Ren Hang Hides Nothing
Looking at Ren Hang’s photographs feels like reading Mian Mian’s early fiction—Candy, her debut novel about Shanghai’s underground—that same intimate window into the secret life of Chinese youth, the existence the government would prefer to pretend doesn’t happen: young bodies arranged in ways that read as both tender and anarchic, a nakedness that is as much about refusal as exposure. Ren Hang lives and works in Beijing. His work is regularly censored.
I like nudity, I like the direct, open way,
he says. Why should we hide our bodies? Why should we hide anything?
His images have shown in galleries in Copenhagen, Rome, and Frankfurt, and further. On his website he writes openly about the depression that has followed him for years—everyone knows him, everyone stares at him, everyone talks about him, and at certain points he can no longer hold it. He writes this plainly, without self-pity, which makes it harder rather than easier to read.

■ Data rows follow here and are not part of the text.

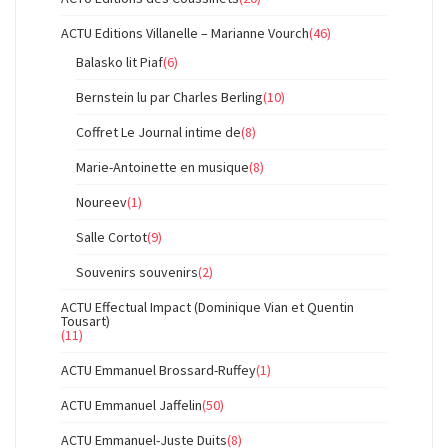
ACTU Editions Villanelle – Marianne Vourch
(46)
Balasko lit Piaf
(6)
Bernstein lu par Charles Berling
(10)
Coffret Le Journal intime de
(8)
Marie-Antoinette en musique
(8)
Noureev
(1)
Salle Cortot
(9)
Souvenirs souvenirs
(2)
ACTU Effectual Impact (Dominique Vian et Quentin
Tousart)
(11)
ACTU Emmanuel Brossard-Ruffey
(1)
ACTU Emmanuel Jaffelin
(50)
ACTU Emmanuel-Juste Duits
(8)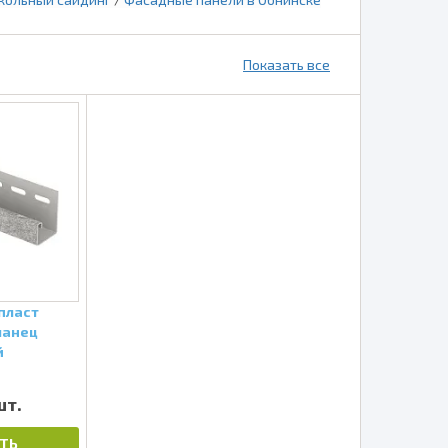
Показать все
пласт
ланец
й
шт.
ТЬ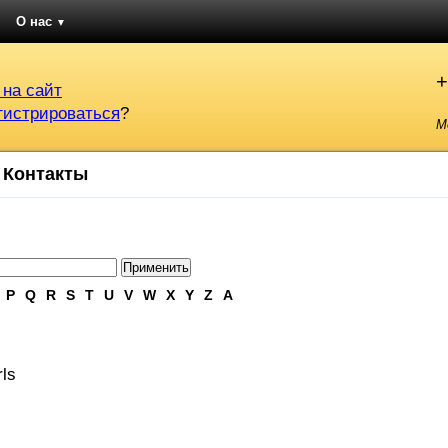
О нас
▼
+
 на сайт
гистрироваться
?
М
Контакты
P
Q
R
S
T
U
V
W
X
Y
Z
А
rls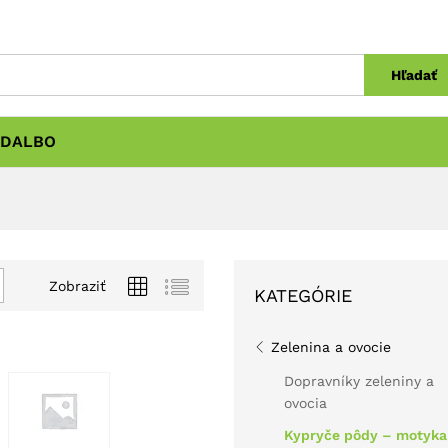
Hľadať
DALBO
Zobraziť
KATEGÓRIE
Zelenina a ovocie
Dopravníky zeleniny a
ovocia
Kypryče pôdy – motyka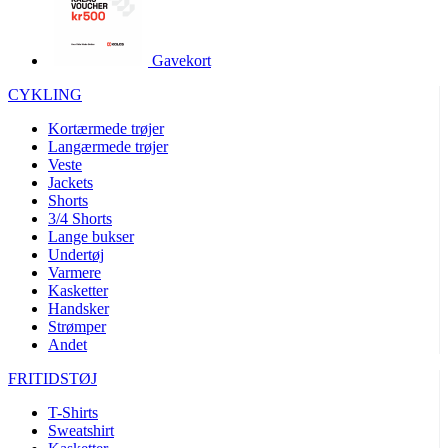
product[24252]
www.kalaswear.dk
1 år
product[40000375]
www.kalaswear.dk
1 år
Gavekort
product[40000170]
www.kalaswear.dk
1 år
CYKLING
product[24021]
www.kalaswear.dk
1 år
Kortærmede trøjer
product[24215]
www.kalaswear.dk
1 år
Langærmede trøjer
Veste
product[24163]
www.kalaswear.dk
1 år
Jackets
product[24033]
www.kalaswear.dk
1 år
Shorts
3/4 Shorts
product[40000145]
www.kalaswear.dk
1 år
Lange bukser
Undertøj
product[24064]
www.kalaswear.dk
1 år
Varmere
product[40001485]
www.kalaswear.dk
1 år
Kasketter
Handsker
product[40001031]
www.kalaswear.dk
1 år
Strømper
product[24119]
www.kalaswear.dk
1 år
Andet
product[24376]
www.kalaswear.dk
1 år
FRITIDSTØJ
product[24211]
www.kalaswear.dk
1 år
T-Shirts
product[40000887]
www.kalaswear.dk
1 år
Sweatshirt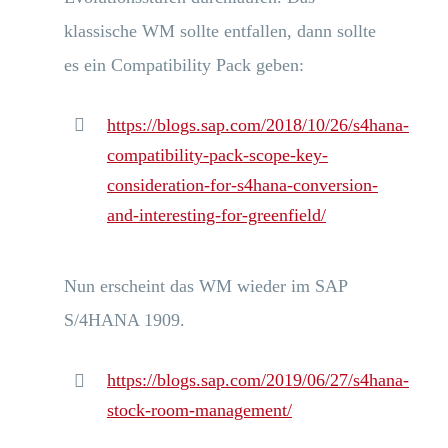
klassische WM sollte entfallen, dann sollte
es ein Compatibility Pack geben:
https://blogs.sap.com/2018/10/26/s4hana-
compatibility-pack-scope-key-
consideration-for-s4hana-conversion-
and-interesting-for-greenfield/
Nun erscheint das WM wieder im SAP
S/4HANA 1909.
https://blogs.sap.com/2019/06/27/s4hana-
stock-room-management/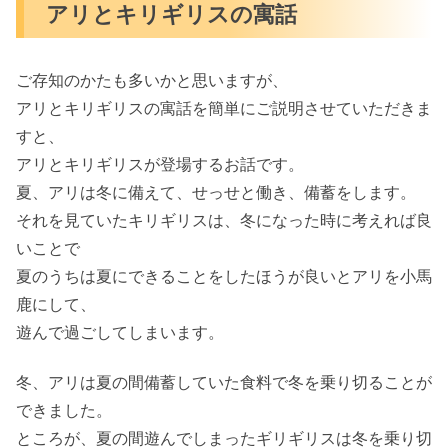
アリとキリギリスの寓話
ご存知のかたも多いかと思いますが、
アリとキリギリスの寓話を簡単にご説明させていただきま
すと、
アリとキリギリスが登場するお話です。
夏、アリは冬に備えて、せっせと働き、備蓄をします。
それを見ていたキリギリスは、冬になった時に考えれば良
いことで
夏のうちは夏にできることをしたほうが良いとアリを小馬
鹿にして、
遊んで過ごしてしまいます。
冬、アリは夏の間備蓄していた食料で冬を乗り切ることが
できました。
ところが、夏の間遊んでしまったギリギリスは冬を乗り切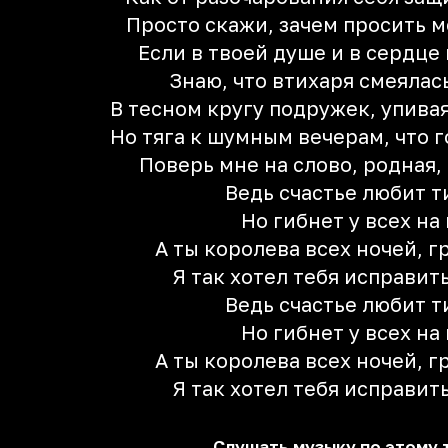
Просто скажи, зачем просить м
Если в твоей душе и в сердце 
Знаю, что втихаря смеялас
В тесном кругу подружек, упивая
Но тяга к шумным вечерам, что 
Поверь мне на слово, родная, 
Ведь счастье любит 
Но гибнет у всех на
А ты королева всех ночей, 
Я так хотел тебя исправить
Ведь счастье любит 
Но гибнет у всех на
А ты королева всех ночей, 
Я так хотел тебя исправить
Слушать музыку по этому 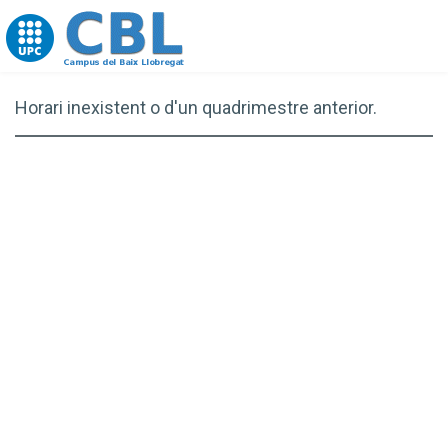
Go to upc.edu
Horari inexistent o d'un quadrimestre anterior.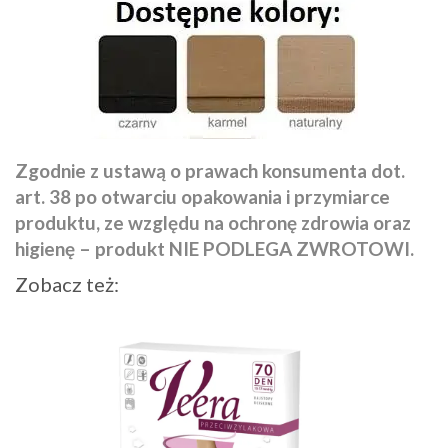
Zgodnie z ustawą o prawach konsumenta dot.
art. 38 po otwarciu opakowania i przymiarce
produktu, ze względu na ochronę zdrowia oraz
higienę – produkt NIE PODLEGA ZWROTOWI.
Zobacz też: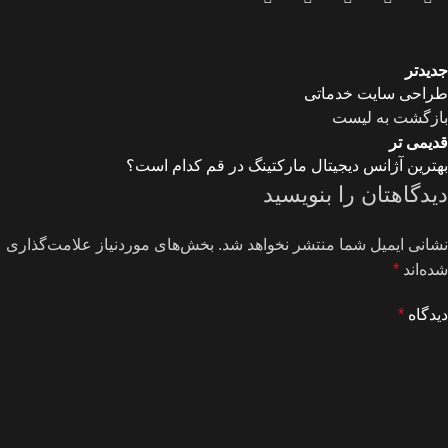
جدیدتر
طراحی سایت خدماتی
بازگشت به لیست
قدیمی تر
بهترین آژانس دیجیتال مارکتینگ در قم کدام است؟
دیدگاهتان را بنویسید
نشانی ایمیل شما منتشر نخواهد شد.
بخش‌های موردنیاز علامت‌گذاری
شده‌اند
*
دیدگاه
*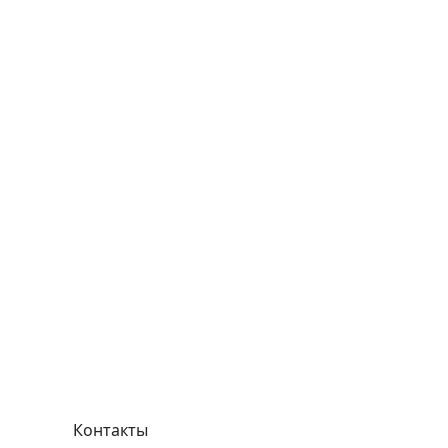
Контакты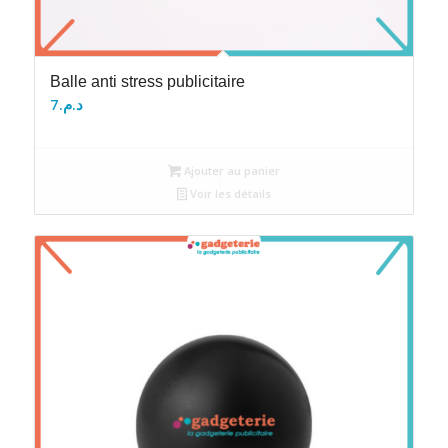
Balle anti stress publicitaire
7
د.م.
Ajouter au panier
Voir les détails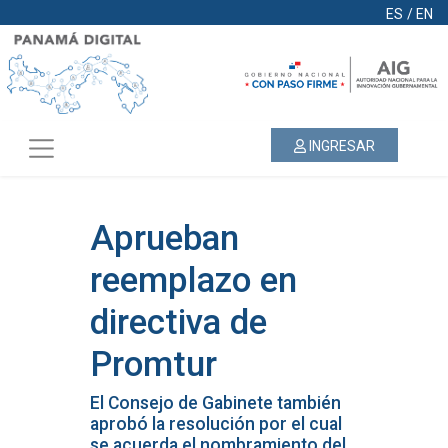
ES
/
EN
INGRESAR
Aprueban
reemplazo en
directiva de
Promtur
El Consejo de Gabinete también
aprobó la resolución por el cual
se acuerda el nombramiento del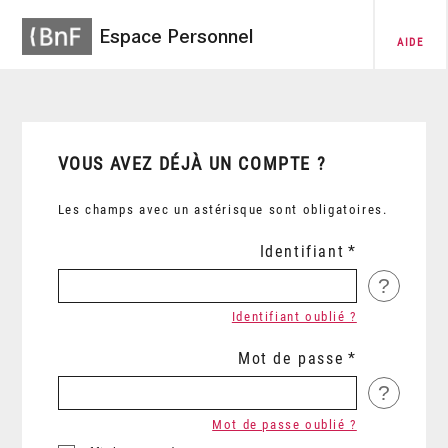
Espace Personnel
AIDE
VOUS AVEZ DÉJÀ UN COMPTE ?
Les champs avec un astérisque sont obligatoires.
Identifiant
?
Identifiant oublié ?
Mot de passe
?
Mot de passe oublié ?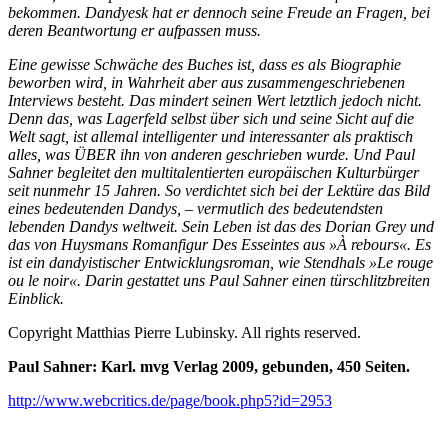
bekommen. Dandyesk hat er dennoch seine Freude an Fragen, bei
deren Beantwortung er aufpassen muss.
Eine gewisse Schwäche des Buches ist, dass es als Biographie
beworben wird, in Wahrheit aber aus zusammengeschriebenen
Interviews besteht. Das mindert seinen Wert letztlich jedoch nicht.
Denn das, was Lagerfeld selbst über sich und seine Sicht auf die
Welt sagt, ist allemal intelligenter und interessanter als praktisch
alles, was ÜBER ihn von anderen geschrieben wurde. Und Paul
Sahner begleitet den multitalentierten europäischen Kulturbürger
seit nunmehr 15 Jahren. So verdichtet sich bei der Lektüre das Bild
eines bedeutenden Dandys, – vermutlich des bedeutendsten
lebenden Dandys weltweit. Sein Leben ist das des Dorian Grey und
das von Huysmans Romanfigur Des Esseintes aus »À rebours«. Es
ist ein dandyistischer Entwicklungsroman, wie Stendhals »Le rouge
ou le noir«. Darin gestattet uns Paul Sahner einen türschlitzbreiten
Einblick.
Copyright Matthias Pierre Lubinsky. All rights reserved.
Paul Sahner: Karl. mvg Verlag 2009, gebunden, 450 Seiten.
http://www.webcritics.de/page/book.php5?id=2953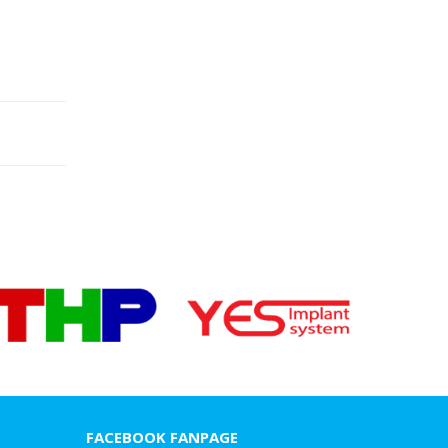
này|Nha Khoa Gia Bảo
Chú Thọ 70 tuổi| SAO VẪN QUYẾT ĐỊNH
CẤY IMPLANT|Nha Khoa Gia Bảo
Nhổ răng 8 tìm nha khoa tốt, không lại
mất nốt răng 7
Mất ngủ vì mọc đủ 4 răng khôn
Cách chữa cười hở lợi
Khuyến mại lớn giải quyết răng khôn đón
chào hè
khách thích niềng răng tại Gia Bảo
Làm đẹp răng tại Hải Phòng
Khuôn mặt sẽ thay đổi như thế nào sau
FACEBOOK FANPAGE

For Chinese youth culture, Ren Hang is the one who walked out first—who refused to be shaped by a prudish dictatorship that would rather these images not exist. His exhibitions can be shut down at any moment. His books can be confiscated tomorrow. He gives Chinese art a face the rest of the world actually wants to see, which is its own kind of dangerous. He doesn’t seem afraid of that. It shows in every photograph.